═════ Entries supplied ═════

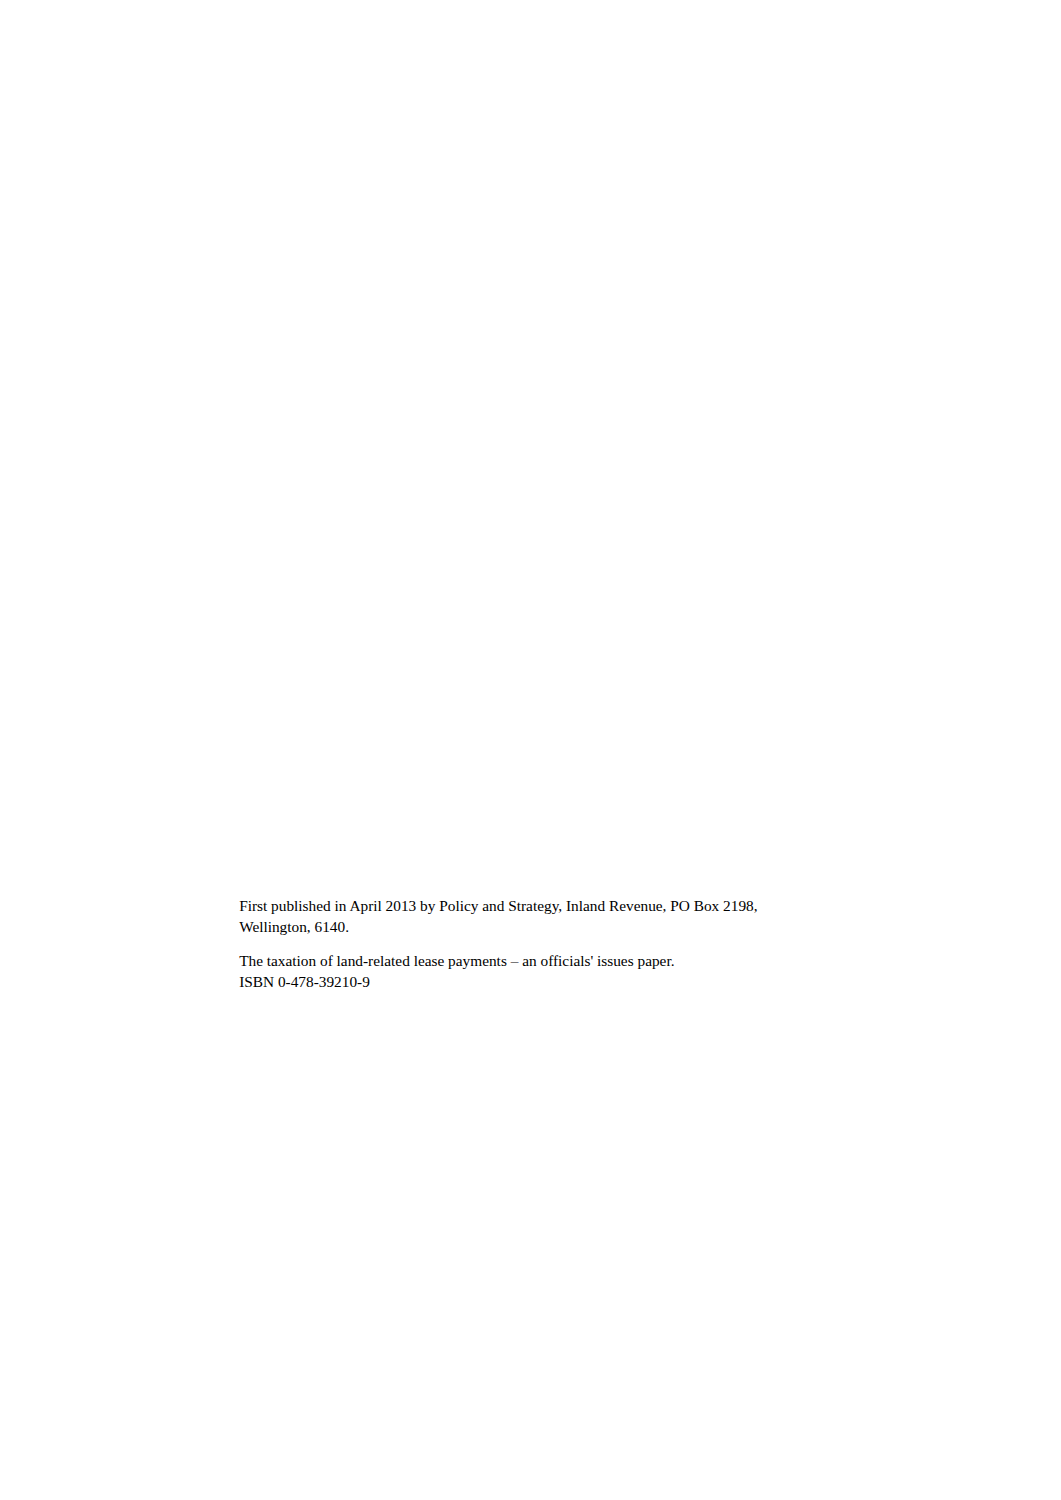First published in April 2013 by Policy and Strategy, Inland Revenue, PO Box 2198, Wellington, 6140.
The taxation of land-related lease payments – an officials' issues paper.ISBN 0-478-39210-9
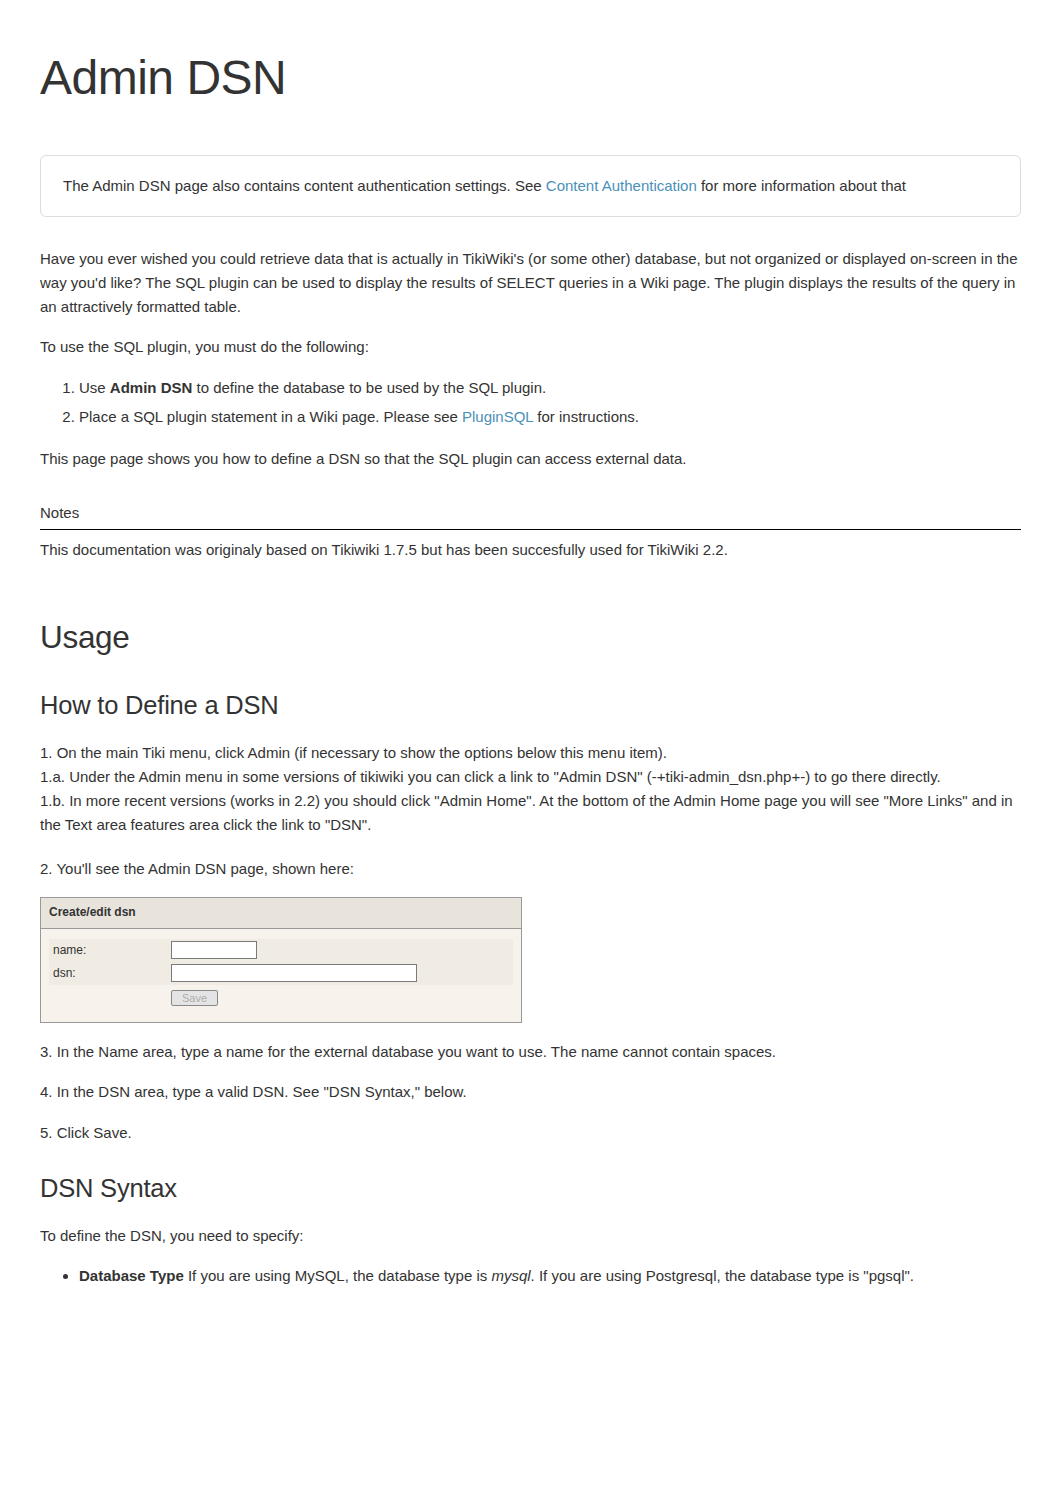Admin DSN
The Admin DSN page also contains content authentication settings. See Content Authentication for more information about that
Have you ever wished you could retrieve data that is actually in TikiWiki's (or some other) database, but not organized or displayed on-screen in the way you'd like? The SQL plugin can be used to display the results of SELECT queries in a Wiki page. The plugin displays the results of the query in an attractively formatted table.
To use the SQL plugin, you must do the following:
Use Admin DSN to define the database to be used by the SQL plugin.
Place a SQL plugin statement in a Wiki page. Please see PluginSQL for instructions.
This page page shows you how to define a DSN so that the SQL plugin can access external data.
Notes
This documentation was originaly based on Tikiwiki 1.7.5 but has been succesfully used for TikiWiki 2.2.
Usage
How to Define a DSN
1. On the main Tiki menu, click Admin (if necessary to show the options below this menu item).
1.a. Under the Admin menu in some versions of tikiwiki you can click a link to "Admin DSN" (-+tiki-admin_dsn.php+-) to go there directly.
1.b. In more recent versions (works in 2.2) you should click "Admin Home". At the bottom of the Admin Home page you will see "More Links" and in the Text area features area click the link to "DSN".
2. You'll see the Admin DSN page, shown here:
Create/edit dsn
| name: | |
| dsn: | |
| | Save |
3. In the Name area, type a name for the external database you want to use. The name cannot contain spaces.
4. In the DSN area, type a valid DSN. See "DSN Syntax," below.
5. Click Save.
DSN Syntax
To define the DSN, you need to specify:
Database Type If you are using MySQL, the database type is mysql. If you are using Postgresql, the database type is "pgsql".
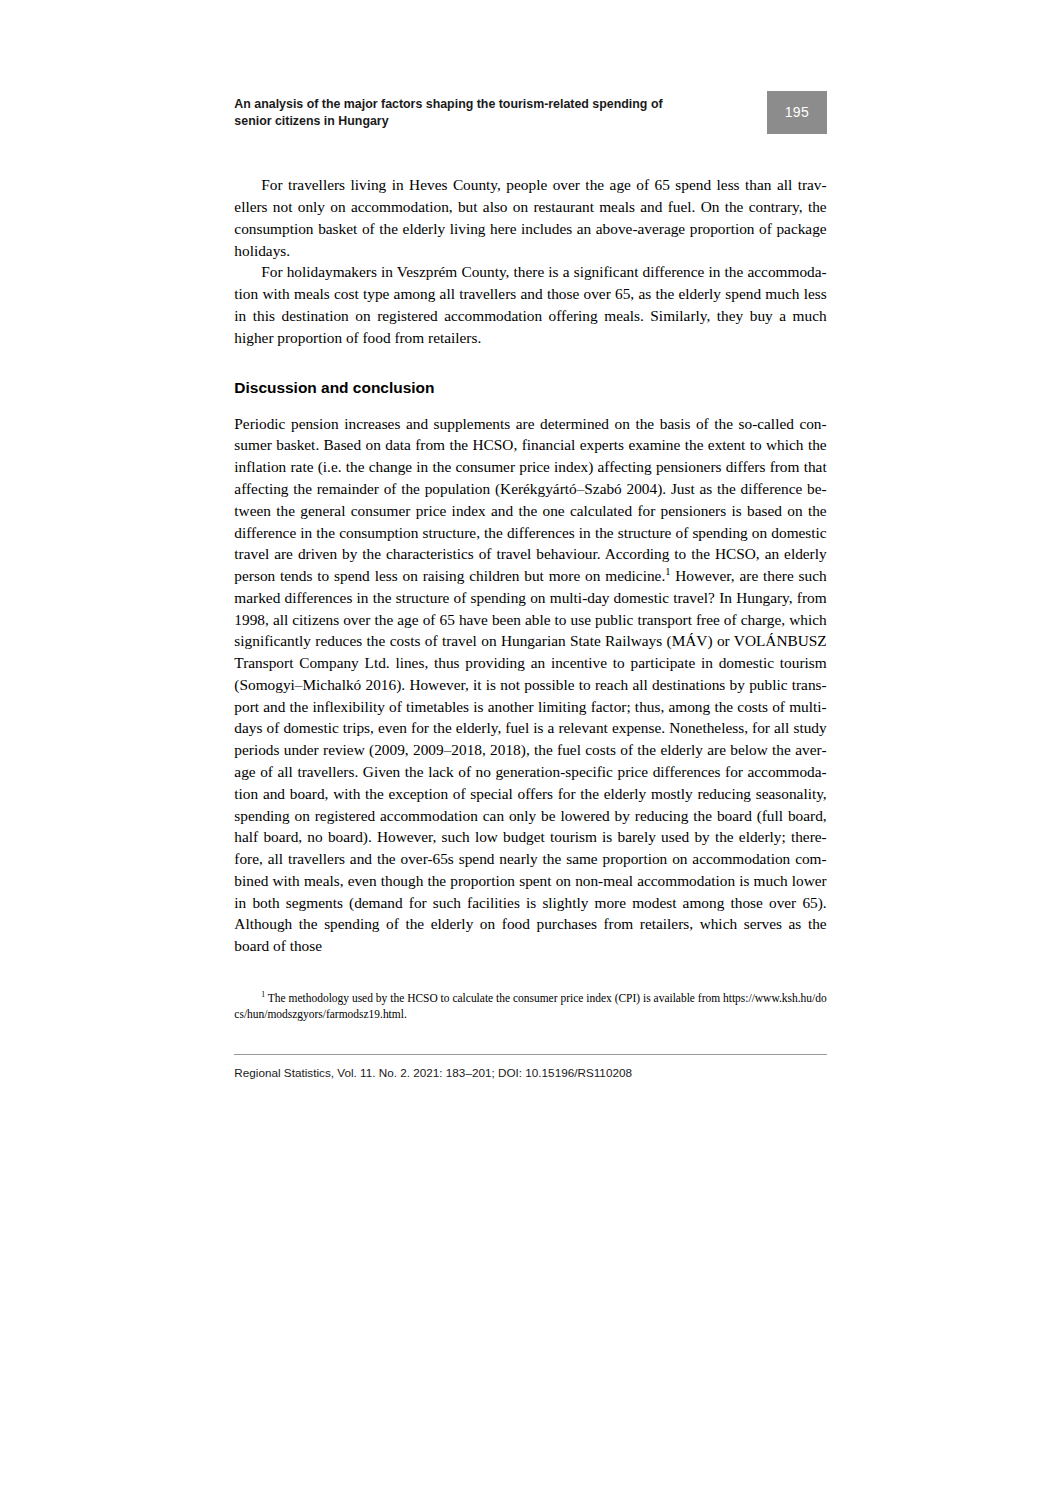An analysis of the major factors shaping the tourism-related spending of
senior citizens in Hungary
195
For travellers living in Heves County, people over the age of 65 spend less than all travellers not only on accommodation, but also on restaurant meals and fuel. On the contrary, the consumption basket of the elderly living here includes an above-average proportion of package holidays.
For holidaymakers in Veszprém County, there is a significant difference in the accommodation with meals cost type among all travellers and those over 65, as the elderly spend much less in this destination on registered accommodation offering meals. Similarly, they buy a much higher proportion of food from retailers.
Discussion and conclusion
Periodic pension increases and supplements are determined on the basis of the so-called consumer basket. Based on data from the HCSO, financial experts examine the extent to which the inflation rate (i.e. the change in the consumer price index) affecting pensioners differs from that affecting the remainder of the population (Kerékgyártó–Szabó 2004). Just as the difference between the general consumer price index and the one calculated for pensioners is based on the difference in the consumption structure, the differences in the structure of spending on domestic travel are driven by the characteristics of travel behaviour. According to the HCSO, an elderly person tends to spend less on raising children but more on medicine.1 However, are there such marked differences in the structure of spending on multi-day domestic travel? In Hungary, from 1998, all citizens over the age of 65 have been able to use public transport free of charge, which significantly reduces the costs of travel on Hungarian State Railways (MÁV) or VOLÁNBUSZ Transport Company Ltd. lines, thus providing an incentive to participate in domestic tourism (Somogyi–Michalkó 2016). However, it is not possible to reach all destinations by public transport and the inflexibility of timetables is another limiting factor; thus, among the costs of multi-days of domestic trips, even for the elderly, fuel is a relevant expense. Nonetheless, for all study periods under review (2009, 2009–2018, 2018), the fuel costs of the elderly are below the average of all travellers. Given the lack of no generation-specific price differences for accommodation and board, with the exception of special offers for the elderly mostly reducing seasonality, spending on registered accommodation can only be lowered by reducing the board (full board, half board, no board). However, such low budget tourism is barely used by the elderly; therefore, all travellers and the over-65s spend nearly the same proportion on accommodation combined with meals, even though the proportion spent on non-meal accommodation is much lower in both segments (demand for such facilities is slightly more modest among those over 65). Although the spending of the elderly on food purchases from retailers, which serves as the board of those
1 The methodology used by the HCSO to calculate the consumer price index (CPI) is available from https://www.ksh.hu/docs/hun/modszgyors/farmodsz19.html.
Regional Statistics, Vol. 11. No. 2. 2021: 183–201; DOI: 10.15196/RS110208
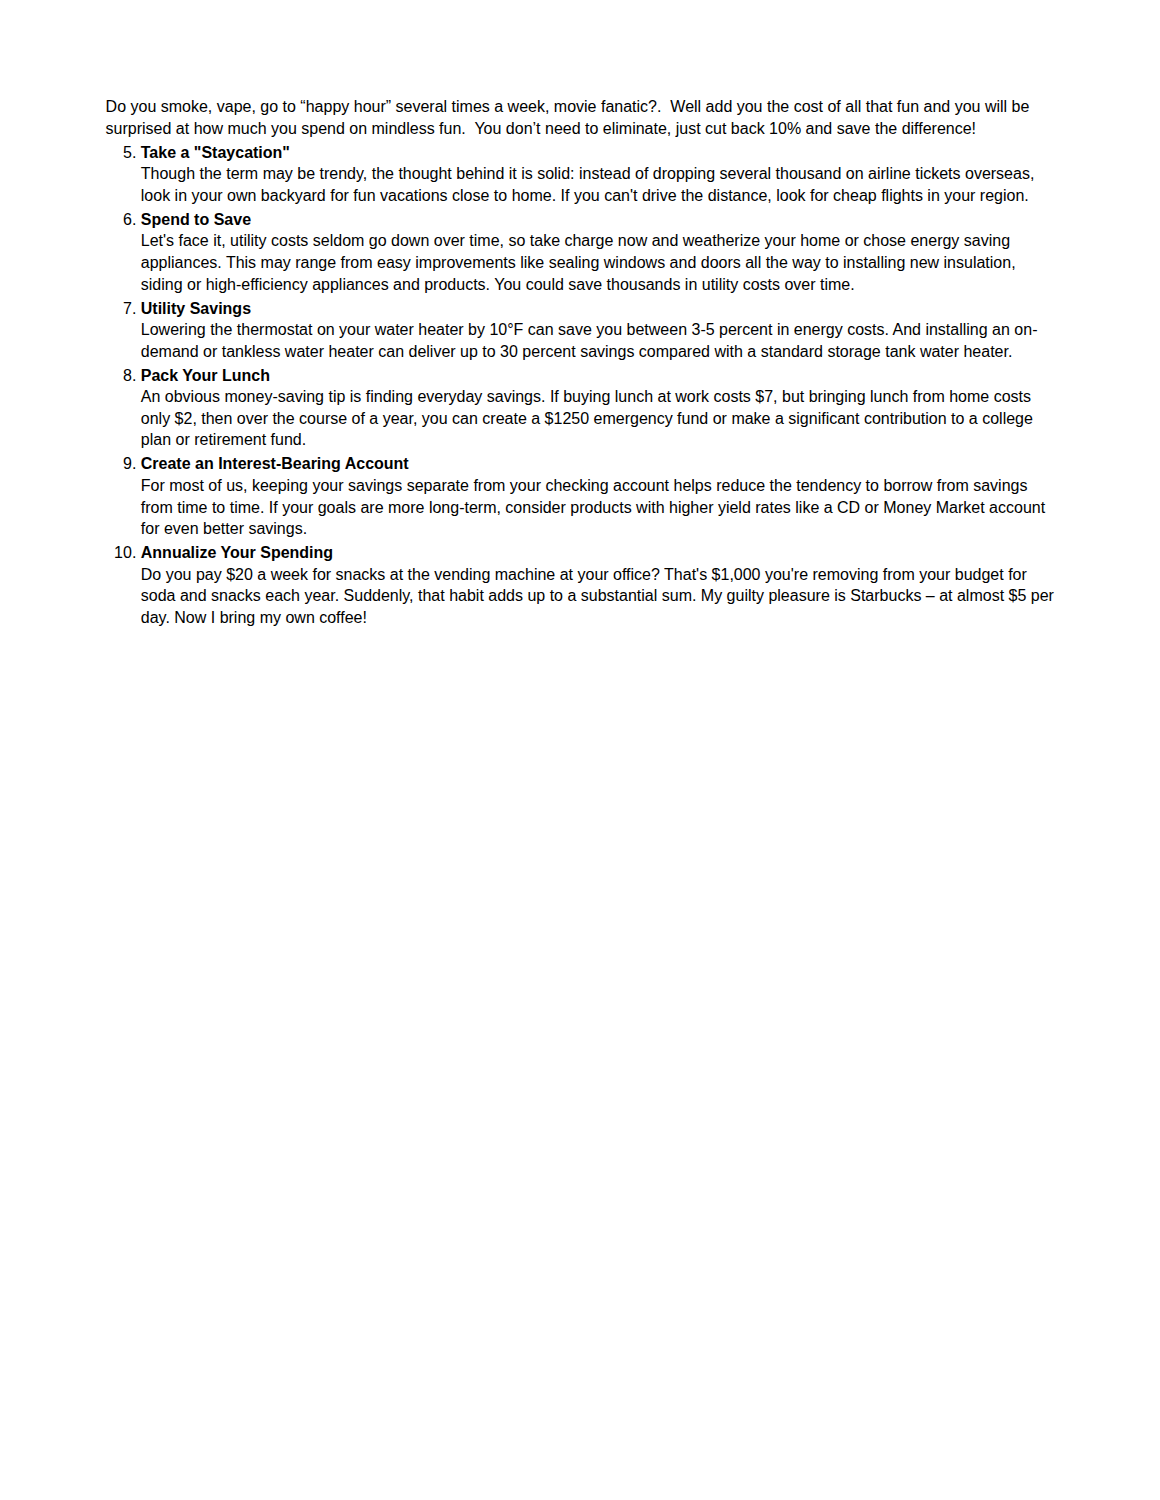Do you smoke, vape, go to “happy hour” several times a week, movie fanatic?. Well add you the cost of all that fun and you will be surprised at how much you spend on mindless fun. You don’t need to eliminate, just cut back 10% and save the difference!
Take a "Staycation"
Though the term may be trendy, the thought behind it is solid: instead of dropping several thousand on airline tickets overseas, look in your own backyard for fun vacations close to home. If you can't drive the distance, look for cheap flights in your region.
Spend to Save
Let's face it, utility costs seldom go down over time, so take charge now and weatherize your home or chose energy saving appliances. This may range from easy improvements like sealing windows and doors all the way to installing new insulation, siding or high-efficiency appliances and products. You could save thousands in utility costs over time.
Utility Savings
Lowering the thermostat on your water heater by 10°F can save you between 3-5 percent in energy costs. And installing an on-demand or tankless water heater can deliver up to 30 percent savings compared with a standard storage tank water heater.
Pack Your Lunch
An obvious money-saving tip is finding everyday savings. If buying lunch at work costs $7, but bringing lunch from home costs only $2, then over the course of a year, you can create a $1250 emergency fund or make a significant contribution to a college plan or retirement fund.
Create an Interest-Bearing Account
For most of us, keeping your savings separate from your checking account helps reduce the tendency to borrow from savings from time to time. If your goals are more long-term, consider products with higher yield rates like a CD or Money Market account for even better savings.
Annualize Your Spending
Do you pay $20 a week for snacks at the vending machine at your office? That's $1,000 you're removing from your budget for soda and snacks each year. Suddenly, that habit adds up to a substantial sum. My guilty pleasure is Starbucks – at almost $5 per day. Now I bring my own coffee!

═════

What you have to do – Within the listing above, filter for lines holding the string "some" and copy each one.

Result of this exercise –
Have you ever wished you could retrieve data that is actually in TikiWiki's (or some other) database, but not organized or displayed on-screen in the way you'd like? The SQL plugin can be used to display the results of SELECT queries in a Wiki page. The plugin displays the results of the query in an attractively formatted table.
1.a. Under the Admin menu in some versions of tikiwiki you can click a link to "Admin DSN" (-+tiki-admin_dsn.php+-) to go there directly.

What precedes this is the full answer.